<<<<

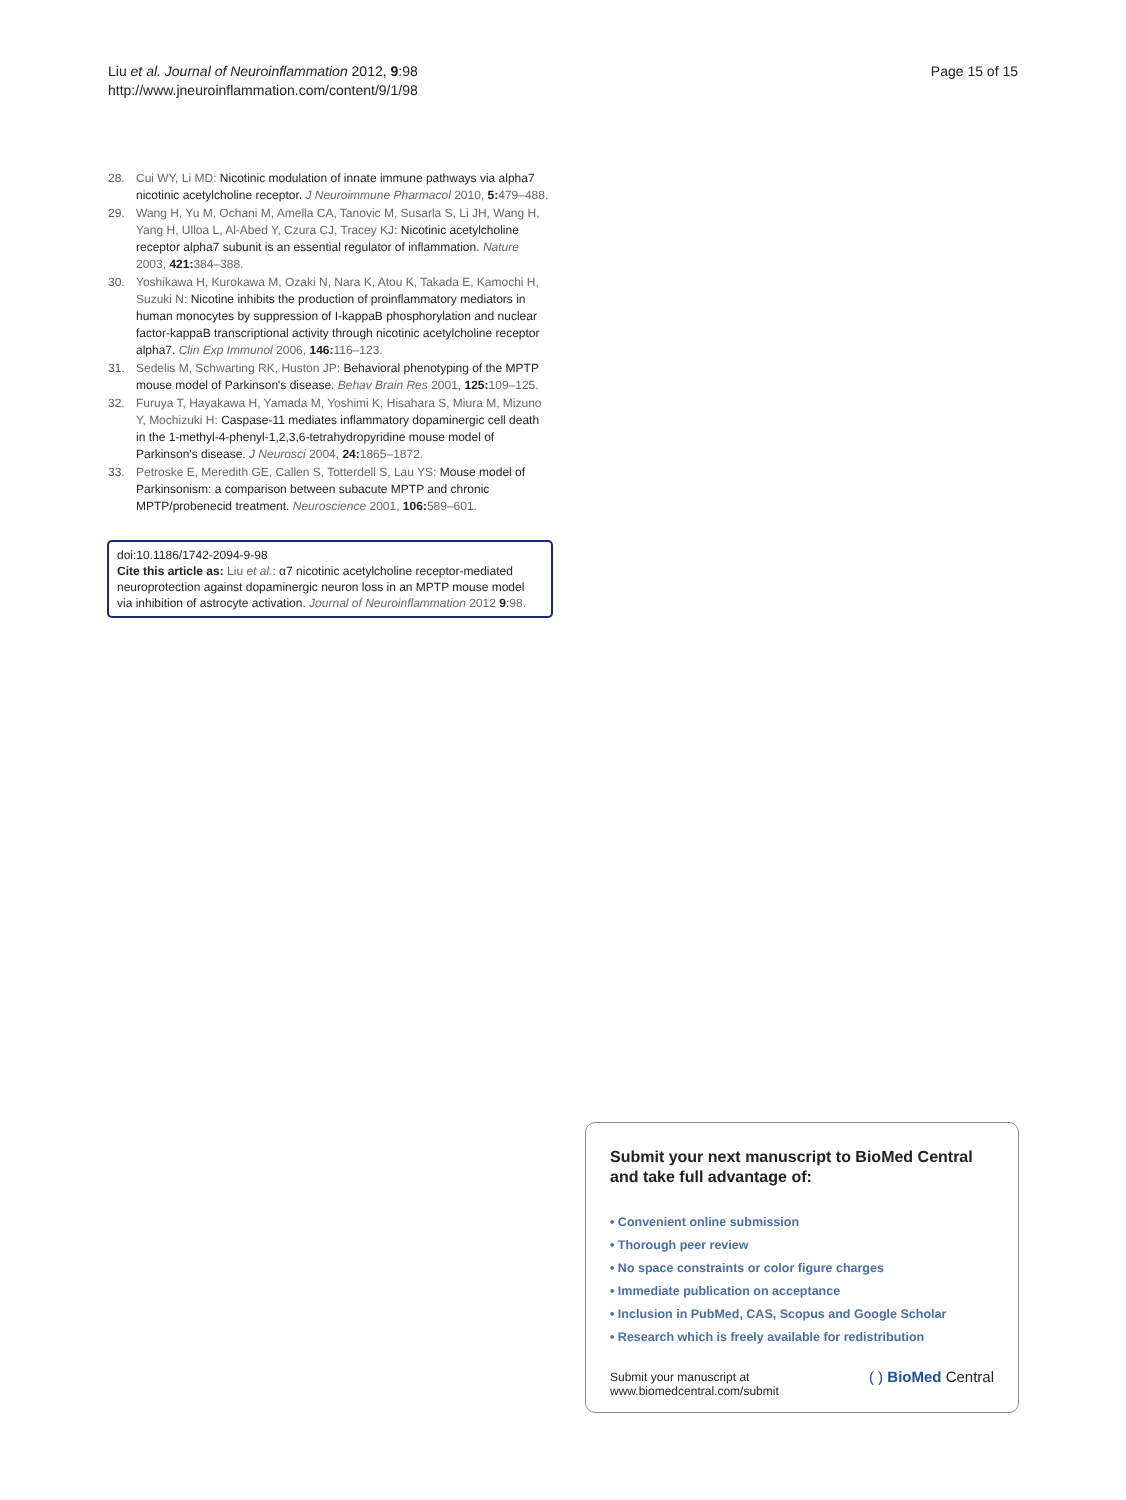Liu et al. Journal of Neuroinflammation 2012, 9:98
http://www.jneuroinflammation.com/content/9/1/98
Page 15 of 15
28. Cui WY, Li MD: Nicotinic modulation of innate immune pathways via alpha7 nicotinic acetylcholine receptor. J Neuroimmune Pharmacol 2010, 5: 479–488.
29. Wang H, Yu M, Ochani M, Amella CA, Tanovic M, Susarla S, Li JH, Wang H, Yang H, Ulloa L, Al-Abed Y, Czura CJ, Tracey KJ: Nicotinic acetylcholine receptor alpha7 subunit is an essential regulator of inflammation. Nature 2003, 421: 384–388.
30. Yoshikawa H, Kurokawa M, Ozaki N, Nara K, Atou K, Takada E, Kamochi H, Suzuki N: Nicotine inhibits the production of proinflammatory mediators in human monocytes by suppression of I-kappaB phosphorylation and nuclear factor-kappaB transcriptional activity through nicotinic acetylcholine receptor alpha7. Clin Exp Immunol 2006, 146: 116–123.
31. Sedelis M, Schwarting RK, Huston JP: Behavioral phenotyping of the MPTP mouse model of Parkinson's disease. Behav Brain Res 2001, 125: 109–125.
32. Furuya T, Hayakawa H, Yamada M, Yoshimi K, Hisahara S, Miura M, Mizuno Y, Mochizuki H: Caspase-11 mediates inflammatory dopaminergic cell death in the 1-methyl-4-phenyl-1,2,3,6-tetrahydropyridine mouse model of Parkinson's disease. J Neurosci 2004, 24: 1865–1872.
33. Petroske E, Meredith GE, Callen S, Totterdell S, Lau YS: Mouse model of Parkinsonism: a comparison between subacute MPTP and chronic MPTP/probenecid treatment. Neuroscience 2001, 106: 589–601.
doi:10.1186/1742-2094-9-98
Cite this article as: Liu et al.: α7 nicotinic acetylcholine receptor-mediated neuroprotection against dopaminergic neuron loss in an MPTP mouse model via inhibition of astrocyte activation. Journal of Neuroinflammation 2012 9:98.
Submit your next manuscript to BioMed Central and take full advantage of:
• Convenient online submission
• Thorough peer review
• No space constraints or color figure charges
• Immediate publication on acceptance
• Inclusion in PubMed, CAS, Scopus and Google Scholar
• Research which is freely available for redistribution
Submit your manuscript at
www.biomedcentral.com/submit
( ) BioMed Central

>>>>

Exercise requirements:
Write out exactly the lines from the one containing "doi:10.1186/1742-2094-9-98" through the end of the data, both included. Add nothing else.

Result:
doi:10.1186/1742-2094-9-98
Cite this article as: Liu et al.: α7 nicotinic acetylcholine receptor-mediated neuroprotection against dopaminergic neuron loss in an MPTP mouse model via inhibition of astrocyte activation. Journal of Neuroinflammation 2012 9:98.
Submit your next manuscript to BioMed Central and take full advantage of:
• Convenient online submission
• Thorough peer review
• No space constraints or color figure charges
• Immediate publication on acceptance
• Inclusion in PubMed, CAS, Scopus and Google Scholar
• Research which is freely available for redistribution
Submit your manuscript at
www.biomedcentral.com/submit
( ) BioMed Central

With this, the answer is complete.